INSTRUÇÃO DE TRABALHO
Reproduza fielmente o trecho do texto de estudo que começa nas palavras "Perguntas: 1) Como" e termina logo após as palavras "orientações para viver.".

Perguntas: 1) Como viver a fé em Jesus Cristo à vista da moda da fé? “Ter fé” virou status, é negócio que faz funcionar tudo. 2) Como viver a fé em Jesus Cristo à vista da indiferença da fé? A fé em Jesus Cristo tornou-se irrelevante sob nossos olhos. As questões fundamentais do dia-a-dia são decididas muitas vezes a bel-prazer, como se elas nada tivessem a ver com o ser cristão. 3) Como viver a fé em Jesus Cristo à vista de tantos sofrimentos e injustiças? 4) Que preço estamos prontos a pagar para viver a partir do evangelho que rompe o círculo vicioso do mal e da violência? Não deveríamos fugir dessas indagações nem omiti-las às pessoas que vêm à casa de Deus a fim de receber orientações para viver.

4 Imagens para a prédica
Um conhecido provérbio diz: “Quem avisa amigo é”. Ou: “Prefiro um adversário que me diga a verdade a um amigo que a omite”. Esses provérbios podem ajudar a construir a ponte entre o texto e a convivência humana na comunidade e fora dela. Procuremos identificar amigos no texto e dizer quem é amigo de quem. Ao abrir o jogo em relação a seus sofrimentos, ao alertar quanto às conseqüências do discipulado, Jesus é amigo de seus seguidores? Certamente Pedro quis ser amigo de Jesus ao tentar poupá-lo do caminho da dor. Como fica o provérbio “Quem avisa amigo é”? Dialogue entre a realidade retratada em Mateus 16.21-28 e nosso dia-a-dia. Para refletir:

Só há um número
o número um
só uma certeza
só um poder
no meio das inumeráveis conchas.
Uma confissão
e uma bandeira
uma coragem
e um só amor
só há um número
não obstante
a multiplicação.

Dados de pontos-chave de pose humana
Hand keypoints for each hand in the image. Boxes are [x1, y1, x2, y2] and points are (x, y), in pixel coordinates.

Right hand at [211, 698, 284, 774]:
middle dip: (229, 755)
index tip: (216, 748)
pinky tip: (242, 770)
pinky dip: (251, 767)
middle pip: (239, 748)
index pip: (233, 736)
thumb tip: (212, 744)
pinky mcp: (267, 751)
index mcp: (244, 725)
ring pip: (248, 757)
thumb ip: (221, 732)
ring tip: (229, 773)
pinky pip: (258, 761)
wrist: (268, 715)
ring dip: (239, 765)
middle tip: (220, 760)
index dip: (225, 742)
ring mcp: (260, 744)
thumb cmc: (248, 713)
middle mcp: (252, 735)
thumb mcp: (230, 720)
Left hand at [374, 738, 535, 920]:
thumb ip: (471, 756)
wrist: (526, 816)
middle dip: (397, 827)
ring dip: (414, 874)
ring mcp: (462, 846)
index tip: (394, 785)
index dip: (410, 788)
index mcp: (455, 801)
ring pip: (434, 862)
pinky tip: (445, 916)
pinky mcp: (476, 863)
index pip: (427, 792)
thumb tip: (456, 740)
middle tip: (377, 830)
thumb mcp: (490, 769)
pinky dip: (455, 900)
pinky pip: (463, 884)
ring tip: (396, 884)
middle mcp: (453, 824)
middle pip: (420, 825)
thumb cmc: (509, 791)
==
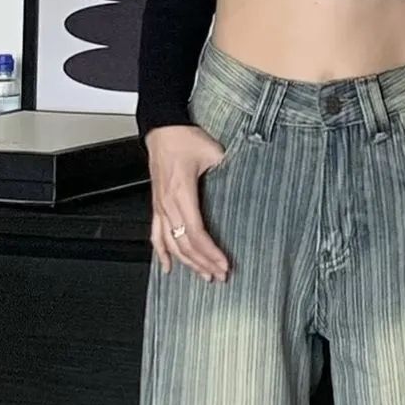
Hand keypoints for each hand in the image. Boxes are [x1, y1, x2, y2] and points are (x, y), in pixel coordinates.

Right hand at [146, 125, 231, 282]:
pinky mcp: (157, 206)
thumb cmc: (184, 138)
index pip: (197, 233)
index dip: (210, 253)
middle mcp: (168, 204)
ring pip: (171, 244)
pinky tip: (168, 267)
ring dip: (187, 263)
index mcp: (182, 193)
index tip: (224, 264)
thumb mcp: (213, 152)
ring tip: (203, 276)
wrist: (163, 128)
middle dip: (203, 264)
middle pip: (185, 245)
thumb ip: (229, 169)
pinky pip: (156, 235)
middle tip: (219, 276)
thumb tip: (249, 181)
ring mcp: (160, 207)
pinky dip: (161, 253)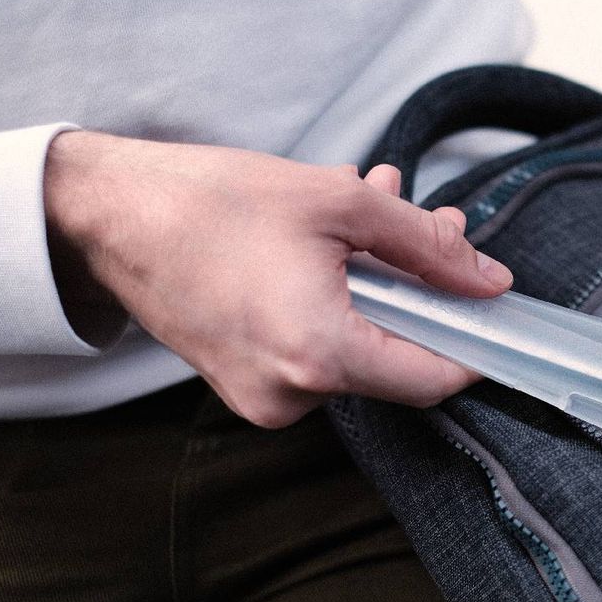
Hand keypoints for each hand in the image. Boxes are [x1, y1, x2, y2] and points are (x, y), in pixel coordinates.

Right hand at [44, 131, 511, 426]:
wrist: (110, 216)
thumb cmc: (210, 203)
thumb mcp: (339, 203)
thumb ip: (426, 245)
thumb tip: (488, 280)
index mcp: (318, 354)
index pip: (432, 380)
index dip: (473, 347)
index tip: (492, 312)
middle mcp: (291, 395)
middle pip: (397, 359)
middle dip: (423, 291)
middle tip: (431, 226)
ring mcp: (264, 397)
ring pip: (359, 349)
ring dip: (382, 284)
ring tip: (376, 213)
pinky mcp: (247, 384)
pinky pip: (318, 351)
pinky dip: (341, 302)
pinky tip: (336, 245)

SOLUÇÃO ABAIXO
Perguntas: 1) Como viver a fé em Jesus Cristo à vista da moda da fé? “Ter fé” virou status, é negócio que faz funcionar tudo. 2) Como viver a fé em Jesus Cristo à vista da indiferença da fé? A fé em Jesus Cristo tornou-se irrelevante sob nossos olhos. As questões fundamentais do dia-a-dia são decididas muitas vezes a bel-prazer, como se elas nada tivessem a ver com o ser cristão. 3) Como viver a fé em Jesus Cristo à vista de tantos sofrimentos e injustiças? 4) Que preço estamos prontos a pagar para viver a partir do evangelho que rompe o círculo vicioso do mal e da violência? Não deveríamos fugir dessas indagações nem omiti-las às pessoas que vêm à casa de Deus a fim de receber orientações para viver.